Ray was meticulous in his documentation. The Feluda stories were all written in notebooks bought at the Oxford Bookstore set in Park Street of Kolkata. That was his routine. When the tall, lanky 6’4” Ray would walk in to the store, the routine was familiar. He would pick up a few books and then ask for the dark hard cover note books which had the word “Notes” embossed in gold. Everyone in the shop recognized that tall man with a deep baritone. The Feluda stories were all written in these note books until 1991.
The first Feluda story appeared in these note books in 1965. From 1972, Ray started putting the date when he started a new story and also marked the date when he would complete the story. A short story would be completed in anything from two to five days. A novella would take as little as three days and a full length novel would need six days of writing or at most about thirty three days.
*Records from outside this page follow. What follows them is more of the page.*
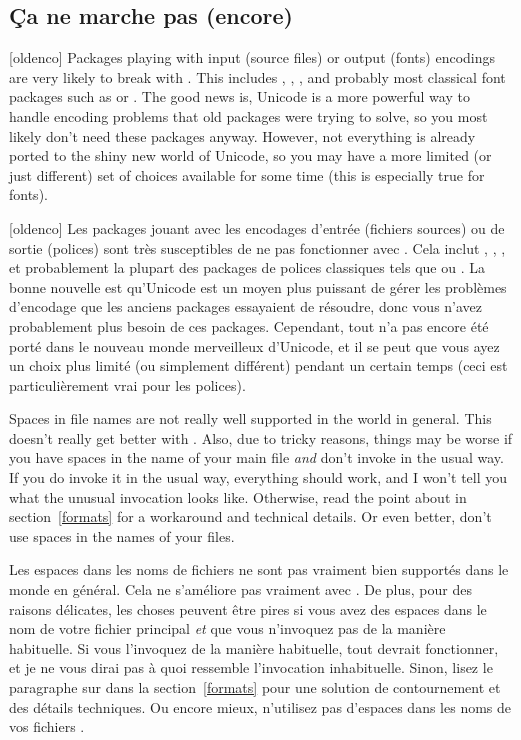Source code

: \documentclass{lltxdoc}
\begin{document}
\subsection{Ça ne marche pas (encore)}\label{notworking}

[oldenco] Packages playing with input (source files) or
output (fonts) encodings are very likely to break with \luatex. This includes
, , , and probably most classical font
packages such as  or . The good news
is, Unicode is a more powerful way to handle encoding problems that old
packages were trying to solve, so you most likely don't need these packages
anyway. However, not everything is already ported to the shiny new world of
Unicode, so you may have a more limited (or just different) set of choices
available for some time (this is especially true for fonts).

[oldenco] Les packages jouant avec les encodages d'entrée (fichiers sources) ou de sortie (polices) sont très susceptibles de ne pas fonctionner avec \luatex. Cela inclut , , , et probablement la plupart des packages de polices classiques tels que  ou . La bonne nouvelle est qu'Unicode est un moyen plus puissant de gérer les problèmes d'encodage que les anciens packages essayaient de résoudre, donc vous n'avez probablement plus besoin de ces packages. Cependant, tout n'a pas encore été porté dans le nouveau monde merveilleux d'Unicode, et il se peut que vous ayez un choix plus limité (ou simplement différent) pendant un certain temps (ceci est particulièrement vrai pour les polices).

 Spaces in file names are not really well supported in the \tex
world in general. This doesn't really get better with \luatex. Also, due to
tricky reasons, things may be worse if you have spaces in the name of your main
\tex file \emph{and} don't invoke \luatex in the usual way. If you do
invoke it in the usual way, everything should work, and I won't tell you what
the unusual invocation looks like. Otherwise, read the point about
 in section~\ref{formats} for a workaround and technical
details. Or even better, don't use spaces in the names of your \tex files.

 Les espaces dans les noms de fichiers ne sont pas vraiment bien supportés dans le monde \tex en général. Cela ne s'améliore pas vraiment avec \luatex. De plus, pour des raisons délicates, les choses peuvent être pires si vous avez des espaces dans le nom de votre fichier \tex principal \emph{et} que vous n'invoquez pas \luatex de la manière habituelle. Si vous l'invoquez de la manière habituelle, tout devrait fonctionner, et je ne vous dirai pas à quoi ressemble l'invocation inhabituelle. Sinon, lisez le paragraphe sur  dans la section~\ref{formats} pour une solution de contournement et des détails techniques. Ou encore mieux, n'utilisez pas d'espaces dans les noms de vos fichiers \tex.
\end{document}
The Feluda stories first showed up on celluloid with Sonar Kella made in 1974. The sixth adventure of Feluda was written by Ray in 1971. The film was set against the backdrop of the fort in the city of Jaisalmer that was built in the twelfth century. Feluda chases the two villains who have abducted a young child who recalls living in a golden fort in his previous birth. The yellow sandstone walls of the Jaisalmer fort glow in the light of the setting sun camouflaged in the yellow desert. What an unforgettable cinematic moment.
The second cinematic adventure of Feluda was Joy Baba Felunath. It was set in the city of Varanasi. Complete with the shots of the bathing ghats, sadhus and the serpentine lanes, Benaras seemed like the most logical setting for the villain Maganlal Meghraj’s den. The villain employs a geriatric knife thrower to drive fear in the heart of the viewer. Utpal Dutt’s performance as Maganlal Meghraj is understated and unforgettable. The moment you see him on screen you need to hide behind Feluda who is the only one who is staring back at the villain as he engages in a battle of the mind. Just as Gabbar Singh the character will always be associated with only one actor – Amjad Khan; Maganlal Meghraj is inextricably linked to Utpal Dutt. Feluda to me will always be personified by Soumitro Chatterjee.
Ray directed 36 films, including feature films and documentaries. He was also a fiction writer, publisher, illustrator, calligrapher, graphic designer and film critic. The Apu Trilogy appears in the Time magazine’s All-Time 100 greatest films made since 1923. He was awarded the Dadasaheb Phalke award in 1985 and received the Bharat Ratna and an honorary Oscar shortly before he passed away on 23rd April 1992. Enough has been written about his impact on world cinema. I have been deeply influenced by his approach to telling stories and his sketches that accompanied each one of the adventures of Feluda. Twenty one years ago Feluda stopped telling us about his adventures. Summer vacations have never been the same.